Arylon has it right. strlen() won't count the \0 character, so you'll be allocating one place less than needed.

Aha, thanks guys.
But can anyone explain to me why I need to use strcpy() like Arylon suggested instead of the pointer assignment?

Aha, thanks guys.
But can anyone explain to me why I need to use strcpy() like Arylon suggested instead of the pointer assignment?

Let's take a look:



player->name = (char *) malloc(strlen(tmpStr));
//*snip*
player->name = tmpStr;

First you've got:


player->name ---------> [Empty space of memory]
tmpStr ---------------> [Temporary space of memory that will be flushed when out of scope]

If you do pointer assignment, you'll get:


player->name ---------> [Temporary space of memory that will be flushed when out of scope]
tmpStr ---------------> [Temporary space of memory that will be flushed when out of scope]
unused ---------------> [Empty space of memory]

We had this discussion on another post with LeoDragonheart, the thing is that local variables die when the local scope dies, so when you do *pointer = local_memory_address, as soon as the function ends, the pointer will be pointing to a memory address that will be replaced, so you should copy the value, not the position.

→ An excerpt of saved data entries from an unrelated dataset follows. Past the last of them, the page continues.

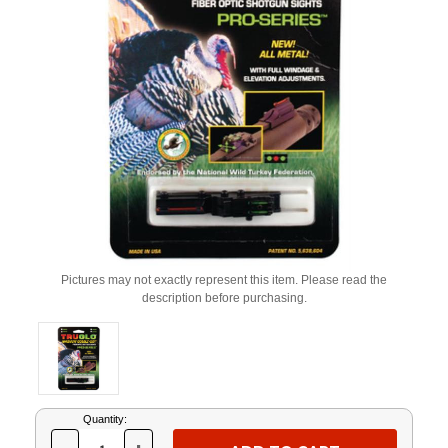
Pictures may not exactly represent this item. Please read the
description before purchasing.
Current
Quantity:
Stock:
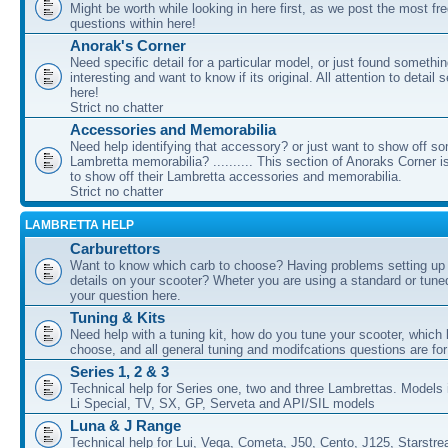
Might be worth while looking in here first, as we post the most fr
questions within here!
Anorak's Corner
Need specific detail for a particular model, or just found somethi
interesting and want to know if its original. All attention to detail 
here!
Strict no chatter
Accessories and Memorabilia
Need help identifying that accessory? or just want to show off s
Lambretta memorabilia? .......... This section of Anoraks Corner 
to show off their Lambretta accessories and memorabilia.
Strict no chatter
LAMBRETTA HELP
Carburettors
Want to know which carb to choose? Having problems setting up t
details on your scooter? Wheter you are using a standard or tune
your question here.
Tuning & Kits
Need help with a tuning kit, how do you tune your scooter, which k
choose, and all general tuning and modifcations questions are for
Series 1, 2 & 3
Technical help for Series one, two and three Lambrettas. Models i
Li Special, TV, SX, GP, Serveta and API/SIL models
Luna & J Range
Technical help for Lui, Vega, Cometa, J50, Cento, J125, Starstr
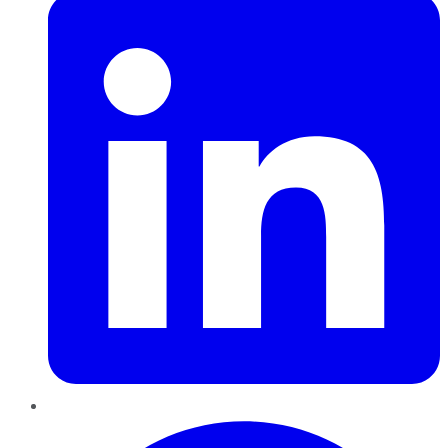
Pinterest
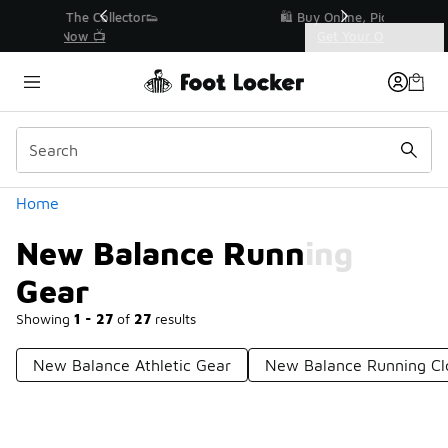
Similar
r👟
🛍️ Buy Online, Pick-Up In Store 🚗
Get Your Order Today
Categories
New Balance Running Gear
Home
New Balance Running
Gear
Showing
1 - 27
of
27
results
New Balance Athletic Gear
New Balance Running Cl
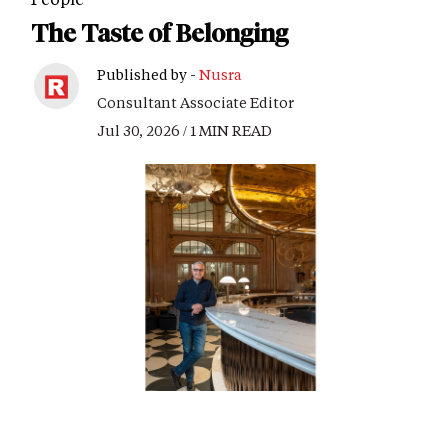
The Taste of Belonging
Published by -
Nusra
Consultant Associate Editor
Jul 30, 2026 / 1 MIN READ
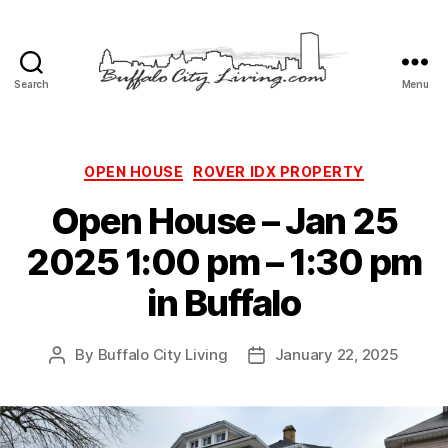
Search
Menu
Buffalo
City
Living,
LLC
Categories
OPEN HOUSE
ROVER IDX PROPERTY
Open House – Jan 25
2025 1:00 pm – 1:30 pm
in Buffalo
By
Buffalo City Living
January 22, 2025
Post
Post
author
date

Then, when you tried to free the memory address, it was already free, raising an error, and also leaving a Memory leak, as some space is still abandoned.

Let's take a look:



player->name = (char *) malloc(strlen(tmpStr));
//*snip*
player->name = tmpStr;

First you've got:


player->name ---------> [Empty space of memory]
tmpStr ---------------> [Temporary space of memory that will be flushed when out of scope]

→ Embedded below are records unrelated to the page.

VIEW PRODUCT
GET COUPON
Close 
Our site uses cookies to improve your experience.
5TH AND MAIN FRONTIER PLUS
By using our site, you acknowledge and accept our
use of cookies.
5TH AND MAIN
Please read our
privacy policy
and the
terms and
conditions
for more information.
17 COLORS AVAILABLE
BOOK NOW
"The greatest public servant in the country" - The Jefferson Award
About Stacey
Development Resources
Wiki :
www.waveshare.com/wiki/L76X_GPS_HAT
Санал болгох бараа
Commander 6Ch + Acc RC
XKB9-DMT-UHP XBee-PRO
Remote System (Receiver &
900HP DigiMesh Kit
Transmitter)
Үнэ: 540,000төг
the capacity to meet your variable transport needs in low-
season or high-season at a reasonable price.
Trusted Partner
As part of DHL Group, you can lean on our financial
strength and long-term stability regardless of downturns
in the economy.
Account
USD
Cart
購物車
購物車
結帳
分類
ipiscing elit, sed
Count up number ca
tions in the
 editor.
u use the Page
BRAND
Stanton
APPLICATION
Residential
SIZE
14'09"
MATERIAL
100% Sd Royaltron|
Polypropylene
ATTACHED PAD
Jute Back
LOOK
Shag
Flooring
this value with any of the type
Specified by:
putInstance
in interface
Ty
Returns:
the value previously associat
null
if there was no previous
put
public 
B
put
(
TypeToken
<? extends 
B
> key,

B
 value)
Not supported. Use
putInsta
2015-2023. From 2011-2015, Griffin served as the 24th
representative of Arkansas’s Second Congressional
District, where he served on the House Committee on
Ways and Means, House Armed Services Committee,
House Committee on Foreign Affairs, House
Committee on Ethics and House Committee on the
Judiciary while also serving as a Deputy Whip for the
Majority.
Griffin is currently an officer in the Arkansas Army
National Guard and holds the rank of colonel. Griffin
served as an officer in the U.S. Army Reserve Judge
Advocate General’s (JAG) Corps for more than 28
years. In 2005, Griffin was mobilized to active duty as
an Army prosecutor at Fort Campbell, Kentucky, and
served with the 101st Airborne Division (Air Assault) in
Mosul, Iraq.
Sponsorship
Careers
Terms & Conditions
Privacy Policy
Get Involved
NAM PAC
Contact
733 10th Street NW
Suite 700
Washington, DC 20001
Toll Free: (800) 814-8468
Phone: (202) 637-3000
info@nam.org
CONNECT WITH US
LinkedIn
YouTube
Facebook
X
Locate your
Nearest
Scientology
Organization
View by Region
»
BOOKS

If you do pointer assignment, you'll get:


player->name ---------> [Temporary space of memory that will be flushed when out of scope]
tmpStr ---------------> [Temporary space of memory that will be flushed when out of scope]
unused ---------------> [Empty space of memory]

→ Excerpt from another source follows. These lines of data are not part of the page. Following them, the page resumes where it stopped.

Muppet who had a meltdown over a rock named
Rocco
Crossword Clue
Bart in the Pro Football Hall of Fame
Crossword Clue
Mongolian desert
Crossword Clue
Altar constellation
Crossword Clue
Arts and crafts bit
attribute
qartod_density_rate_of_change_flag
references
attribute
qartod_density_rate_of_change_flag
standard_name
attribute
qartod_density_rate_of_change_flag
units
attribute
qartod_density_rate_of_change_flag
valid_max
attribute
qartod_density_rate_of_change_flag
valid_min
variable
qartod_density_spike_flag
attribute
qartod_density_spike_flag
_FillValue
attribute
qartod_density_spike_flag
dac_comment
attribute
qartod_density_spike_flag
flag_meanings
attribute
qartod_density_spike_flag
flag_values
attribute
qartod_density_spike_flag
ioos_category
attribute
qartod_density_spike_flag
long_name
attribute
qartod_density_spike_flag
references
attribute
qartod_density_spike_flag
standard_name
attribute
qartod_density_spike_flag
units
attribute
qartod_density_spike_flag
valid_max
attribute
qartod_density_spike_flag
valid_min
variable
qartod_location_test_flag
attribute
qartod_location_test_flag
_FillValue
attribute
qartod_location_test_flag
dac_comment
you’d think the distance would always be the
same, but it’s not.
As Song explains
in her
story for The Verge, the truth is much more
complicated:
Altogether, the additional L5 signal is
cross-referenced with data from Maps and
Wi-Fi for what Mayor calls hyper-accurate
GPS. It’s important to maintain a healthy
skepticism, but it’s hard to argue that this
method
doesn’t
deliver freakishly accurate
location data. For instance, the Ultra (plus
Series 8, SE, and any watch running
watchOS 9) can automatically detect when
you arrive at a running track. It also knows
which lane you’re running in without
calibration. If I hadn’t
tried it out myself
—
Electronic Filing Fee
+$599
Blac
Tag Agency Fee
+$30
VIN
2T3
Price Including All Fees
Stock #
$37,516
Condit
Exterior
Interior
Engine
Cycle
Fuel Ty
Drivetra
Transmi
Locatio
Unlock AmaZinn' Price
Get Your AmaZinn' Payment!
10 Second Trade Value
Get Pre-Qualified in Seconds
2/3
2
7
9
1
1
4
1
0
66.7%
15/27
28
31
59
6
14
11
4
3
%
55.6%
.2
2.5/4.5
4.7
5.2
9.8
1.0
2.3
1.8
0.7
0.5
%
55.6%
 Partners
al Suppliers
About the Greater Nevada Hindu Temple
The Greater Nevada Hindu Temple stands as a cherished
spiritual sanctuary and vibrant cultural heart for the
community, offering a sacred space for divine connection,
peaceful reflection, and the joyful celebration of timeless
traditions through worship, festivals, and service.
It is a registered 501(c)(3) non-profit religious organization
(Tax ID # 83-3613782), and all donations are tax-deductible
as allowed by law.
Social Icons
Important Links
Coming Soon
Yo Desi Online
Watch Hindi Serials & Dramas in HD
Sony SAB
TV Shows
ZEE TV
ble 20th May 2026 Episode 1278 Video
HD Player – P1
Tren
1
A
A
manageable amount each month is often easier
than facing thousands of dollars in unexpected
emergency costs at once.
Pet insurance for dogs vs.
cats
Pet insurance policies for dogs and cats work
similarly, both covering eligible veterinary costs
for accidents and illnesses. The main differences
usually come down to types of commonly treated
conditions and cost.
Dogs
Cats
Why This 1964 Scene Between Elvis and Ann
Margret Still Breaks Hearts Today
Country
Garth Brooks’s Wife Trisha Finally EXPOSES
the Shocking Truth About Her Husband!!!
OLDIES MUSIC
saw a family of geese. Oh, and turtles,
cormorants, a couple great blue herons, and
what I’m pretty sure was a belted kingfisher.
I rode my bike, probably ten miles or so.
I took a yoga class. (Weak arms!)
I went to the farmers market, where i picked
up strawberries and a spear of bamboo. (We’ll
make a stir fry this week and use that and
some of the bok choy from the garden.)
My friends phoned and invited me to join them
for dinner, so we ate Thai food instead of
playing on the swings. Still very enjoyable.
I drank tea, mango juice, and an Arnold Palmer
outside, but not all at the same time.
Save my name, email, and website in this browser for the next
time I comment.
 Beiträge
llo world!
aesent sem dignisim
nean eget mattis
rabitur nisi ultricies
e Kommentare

We had this discussion on another post with LeoDragonheart, the thing is that local variables die when the local scope dies, so when you do *pointer = local_memory_address, as soon as the function ends, the pointer will be pointing to a memory address that will be replaced, so you should copy the value, not the position.

Then, when you tried to free the memory address, it was already free, raising an error, and also leaving a Memory leak, as some space is still abandoned.
Oh I see now. Thanks for the clarification Can+~. :) Still getting used to this kind of stuff.